Is debt a false indicator of Canada's economic vulnerability?

Fresh research from policy think tank hints at more accurate predictor of financial crises

Is debt a false indicator of Canada's economic vulnerability?

In a recent lecture at Laval University in Quebec City, Bank of Canada Deputy Governor Paul Beadry said that policy makers must consider rising debt levels in weighing decisions such as changing interest rates. But if a new paper from the C.D. Howe Institute is anything to go by, that focus is only partly on-target.

“Canada is often cited as having worryingly high household debt-to-GDP and debt-to-disposable-income ratios, but the assets and net worth of Canadian households have grown more quickly than their debt,” wrote co-authors Jeremy Kronick of the C.D. Howe Institute and Steve Ambler of Université du Québec à Montréal.

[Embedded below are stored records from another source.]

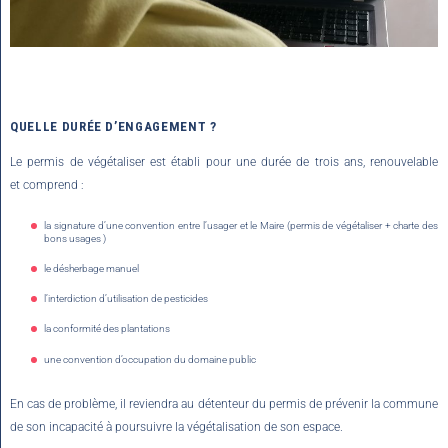
QUELLE DURÉE D’ENGAGEMENT ?
Le permis de végétaliser est établi pour une durée de trois ans, renouvelable
et comprend :
la signature d’une convention entre l’usager et le Maire (permis de végétaliser + charte des
bons usages )
le désherbage manuel
l’interdiction d’utilisation de pesticides
la conformité des plantations
une convention d’occupation du domaine public
En cas de problème, il reviendra au détenteur du permis de prévenir la commune
de son incapacité à poursuivre la végétalisation de son espace.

In the paper titled Predicting Financial Crises: The Search for the Most Telling Red Flag in the Economy, Kronick and Ambler argued that high levels of financial vulnerability indicated by traditional debt measures are not necessarily red flags. For example, while the Office of the Superintendent of Bankruptcy (OSB) recently reported an increase in consumer insolvencies, its data does not distinguish between defaults due to true insolvency and those caused by liquidity issues.

“With stable debt to net worth, and with two-thirds of Canadian households owning homes, it could be that the bulk of these consumer proposals are a result of illiquidity problems,” they said.

And while the BoC’s monetary policy is informed by a financial vulnerability barometer, it does not include the debt service burden — that is, the sum of principal and interest payments by households on their outstanding debts. With that in mind, Kronick and Ambler constructed a modified barometer of financial vulnerabilities that incorporates Canadian households’ debt service burden as a key component.

“The barometer does a good job of tracking major recessions as well as other periods of elevated financial stress,” they said, noting spikes that coincided with events such as the recession of the early ‘90s and financial crisis of 2007-2008. With a sample period that extended further into the past, the model was also able to pick up the recession in Canada in the early ‘80s as well as the 1987 stock market crash.

The two researchers noted that the modified barometer was particular useful in detecting financial vulnerability ahead of recessions. A sharp decline in the index after the Great Recession, they added, suggests that financial risks in Canada are currently quite low, as opposed to what the BoC’s financial vulnerability tracker indicates.

“By focusing on debt servicing rather than debt, the barometer appears to yield fewer false positives than the Bank of Canada’s barometer,” they said.

Rather than focusing on traditional credit-to-GDP measures, which “were always going to increase in a low interest rate environment,” Kronick and Ambler encouraged regulators to closely monitor the behaviour of debt servicing for a more accurate assessment of risks to the economy.